- REQUIRED WORK:
Arrange the lines of the listing below, from the line with "technologie die steeds meer wordt" to the line with "dan het fotograferen", as a numbered list, leaving out any blank lines.

○ ○ ○ ○ ○ ○ ○

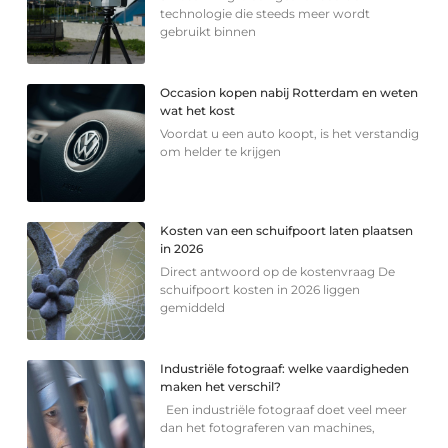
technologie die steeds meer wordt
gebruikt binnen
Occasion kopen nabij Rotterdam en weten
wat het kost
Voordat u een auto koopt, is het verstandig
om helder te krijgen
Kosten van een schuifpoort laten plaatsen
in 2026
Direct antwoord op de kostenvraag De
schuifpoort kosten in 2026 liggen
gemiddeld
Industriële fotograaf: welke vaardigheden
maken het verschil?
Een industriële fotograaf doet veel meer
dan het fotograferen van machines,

○ ○ ○ ○ ○ ○ ○

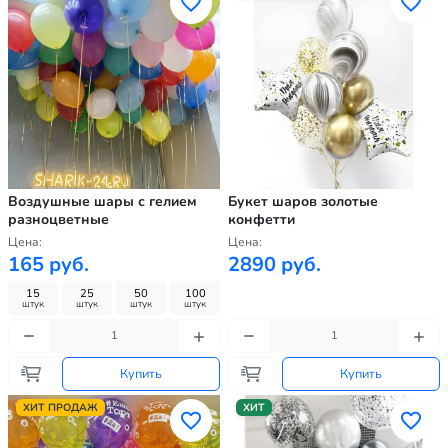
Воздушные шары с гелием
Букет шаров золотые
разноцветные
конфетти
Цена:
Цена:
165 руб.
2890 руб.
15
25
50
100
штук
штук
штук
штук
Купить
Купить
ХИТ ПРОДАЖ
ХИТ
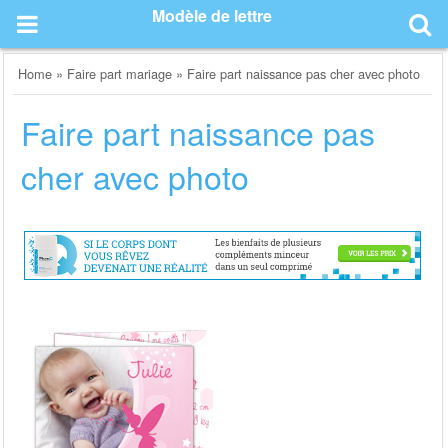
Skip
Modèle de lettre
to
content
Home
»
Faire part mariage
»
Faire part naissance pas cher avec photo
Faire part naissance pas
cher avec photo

○ ○ ○ ○ ○ ○ ○

- RESULT:
1. technologie die steeds meer wordt
2. gebruikt binnen
3. Occasion kopen nabij Rotterdam en weten
4. wat het kost
5. Voordat u een auto koopt, is het verstandig
6. om helder te krijgen
7. Kosten van een schuifpoort laten plaatsen
8. in 2026
9. Direct antwoord op de kostenvraag De
10. schuifpoort kosten in 2026 liggen
11. gemiddeld
12. Industriële fotograaf: welke vaardigheden
13. maken het verschil?
14. Een industriële fotograaf doet veel meer
15. dan het fotograferen van machines,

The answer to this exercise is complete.